378 F. Supp. 3d 697
E.D. Ill.2019Background
- Plaintiff Richard Jankowski, a unionized dairy operator at Dean Foods' Huntley plant, suffered workplace neck injuries (2003, 2005, 2009) and worked on light duty before taking medical leave in 2011; he never returned to work and was terminated in Feb 2016 after 60 months of absence per the CBA.
- In August 2014 plaintiff submitted a Work Duty Status Report (permanent restrictions: e.g., no lifting >25 lbs floor-to-waist, no pushing/pulling >50 lbs) and sought return to work; Dean assessed whether he could perform essential operator functions with/without accommodation and concluded he could not.
- Disputes of fact: (1) which tasks are "essential functions" of an Empty Case Room operator (stacking full/empty cases and removing garbage); (2) whether plaintiff could perform those functions through self-accommodation or reasonable accommodations; (3) whether Dean engaged adequately in the interactive process (disagreement over a HIPAA release requirement).
- Procedural posture: Plaintiff sued under the ADA (failure to accommodate and disability discrimination) and Illinois retaliatory discharge/IWCA claims; cross-motions for summary judgment were filed. The union filed an unsuccessful grievance/arbitration; Dean asserted res judicata and other defenses.
···
WHAT THIS TASK INVOLVES
Echo the stretch of the case summary from "378 F. Supp." through "he could not.", word for word. The listing below was taken from a different source than the case summary.

PROVIDED DATA
···
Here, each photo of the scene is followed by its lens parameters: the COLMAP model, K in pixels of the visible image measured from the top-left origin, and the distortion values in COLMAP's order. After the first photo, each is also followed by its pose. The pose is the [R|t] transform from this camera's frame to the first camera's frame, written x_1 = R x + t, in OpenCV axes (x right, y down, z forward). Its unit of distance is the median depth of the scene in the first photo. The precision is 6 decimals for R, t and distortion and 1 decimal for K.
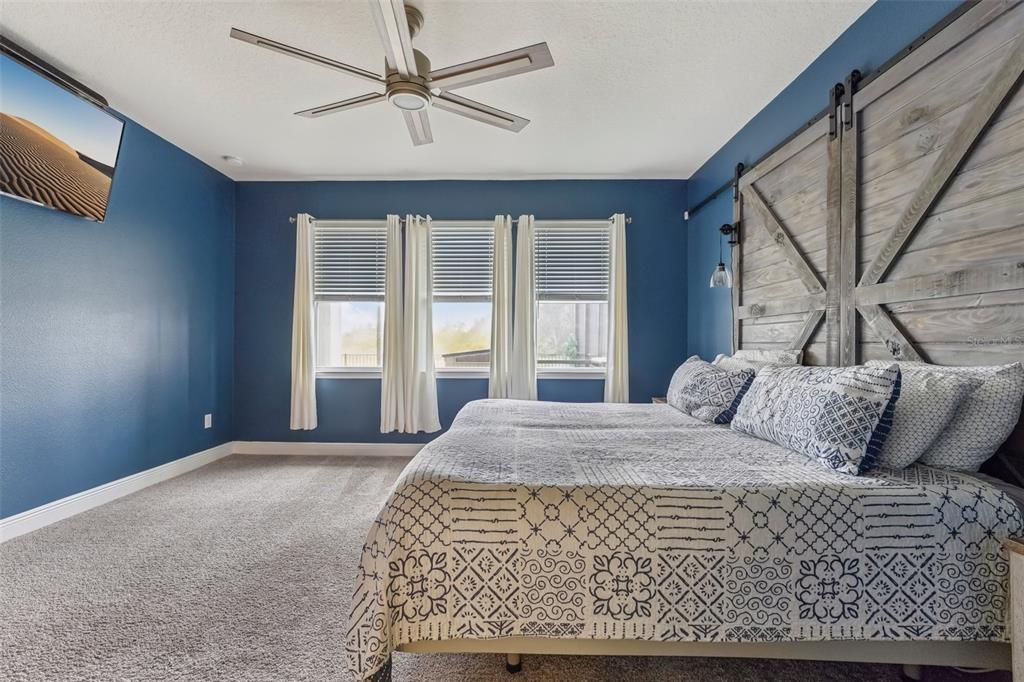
···
EXPECTED ANSWER
378 F. Supp. 3d 697
E.D. Ill.2019Background
- Plaintiff Richard Jankowski, a unionized dairy operator at Dean Foods' Huntley plant, suffered workplace neck injuries (2003, 2005, 2009) and worked on light duty before taking medical leave in 2011; he never returned to work and was terminated in Feb 2016 after 60 months of absence per the CBA.
- In August 2014 plaintiff submitted a Work Duty Status Report (permanent restrictions: e.g., no lifting >25 lbs floor-to-waist, no pushing/pulling >50 lbs) and sought return to work; Dean assessed whether he could perform essential operator functions with/without accommodation and concluded he could not.